• PROBLEM DESCRIPTION: From the entries below, copy every line where the string "PhoneCopy" appears.

• EXTRACTED DATA:
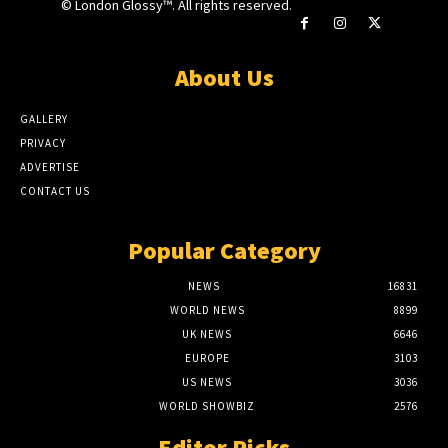
© London Glossy™. All rights reserved.
About Us
GALLERY
PRIVACY
ADVERTISE
CONTACT US
Popular Category
NEWS
16831
WORLD NEWS
8899
UK NEWS
6646
EUROPE
3103
US NEWS
3036
WORLD SHOWBIZ
2576
Editor Picks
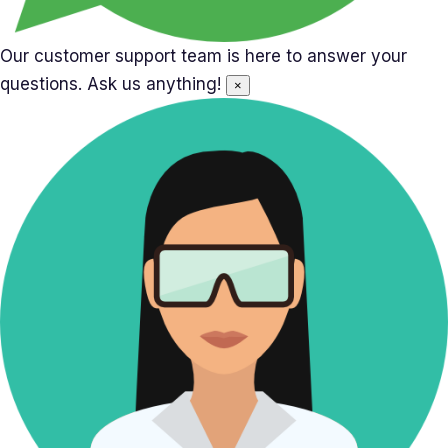
Our customer support team is here to answer your
questions. Ask us anything!
×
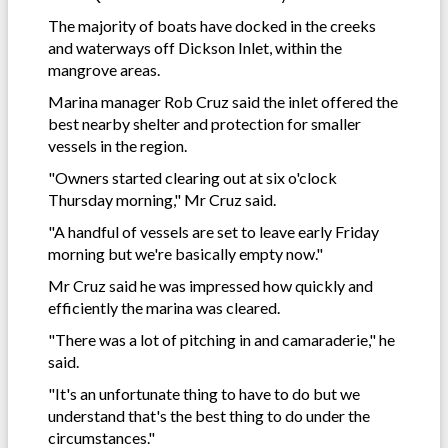
The majority of boats have docked in the creeks
and waterways off Dickson Inlet, within the
mangrove areas.
Marina manager Rob Cruz said the inlet offered the
best nearby shelter and protection for smaller
vessels in the region.
"Owners started clearing out at six o'clock
Thursday morning," Mr Cruz said.
"A handful of vessels are set to leave early Friday
morning but we're basically empty now."
Mr Cruz said he was impressed how quickly and
efficiently the marina was cleared.
"There was a lot of pitching in and camaraderie," he
said.
"It's an unfortunate thing to have to do but we
understand that's the best thing to do under the
circumstances."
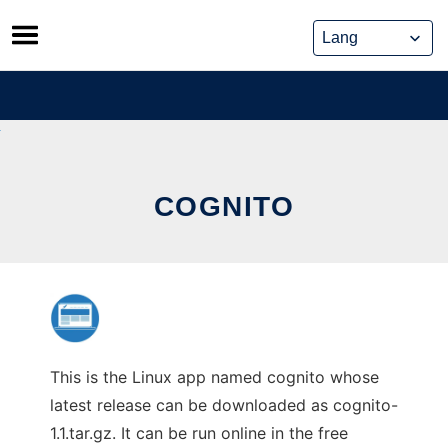
Skip
to
content
COGNITO
This is the Linux app named cognito whose
latest release can be downloaded as cognito-
1.1.tar.gz. It can be run online in the free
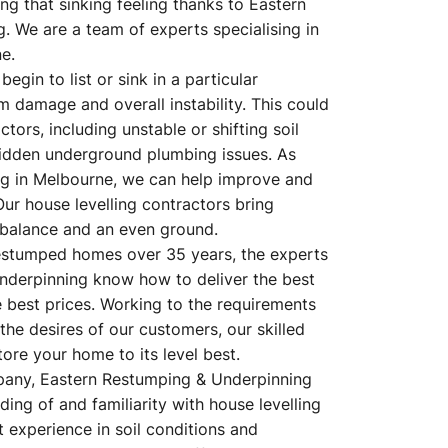
g that sinking feeling thanks to Eastern
 We are a team of experts specialising in
e.
egin to list or sink in a particular
m damage and overall instability. This could
tors, including unstable or shifting soil
hidden underground plumbing issues. As
ling in Melbourne, we can help improve and
Our house levelling contractors bring
balance and an even ground.
estumped homes over 35 years, the experts
nderpinning know how to deliver the best
e best prices. Working to the requirements
 the desires of our customers, our skilled
ore your home to its level best.
pany, Eastern Restumping & Underpinning
ing of and familiarity with house levelling
 experience in soil conditions and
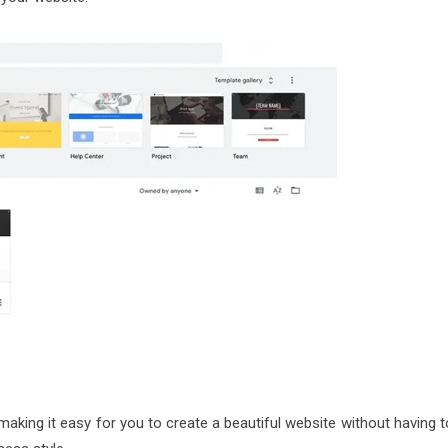
king it easy for you to create a beautiful website without having t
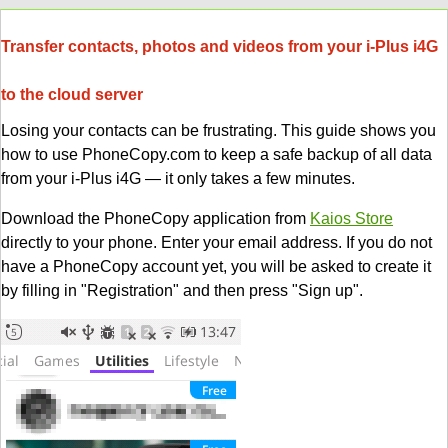
Transfer contacts, photos and videos from your i-Plus i4G
to the cloud server
Losing your contacts can be frustrating. This guide shows you
how to use PhoneCopy.com to keep a safe backup of all data
from your i-Plus i4G — it only takes a few minutes.
Download the PhoneCopy application from
Kaios Store
directly to your phone. Enter your email address. If you do not
have a PhoneCopy account yet, you will be asked to create it
by filling in "Registration" and then press "Sign up".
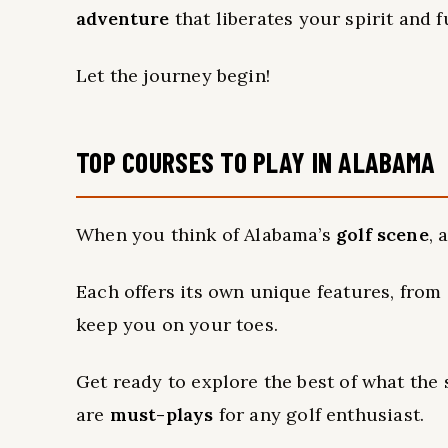
adventure
that liberates your spirit and 
Let the journey begin!
TOP COURSES TO PLAY IN ALABAMA
When you think of Alabama’s
golf scene
, 
Each offers its own unique features, from
keep you on your toes.
Get ready to explore the best of what the 
are
must-plays
for any golf enthusiast.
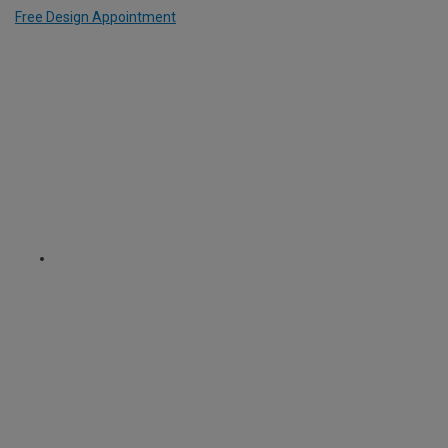
Free Design Appointment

• OUTPUT OF THE TASK:
how to use PhoneCopy.com to keep a safe backup of all data
Download the PhoneCopy application from
have a PhoneCopy account yet, you will be asked to create it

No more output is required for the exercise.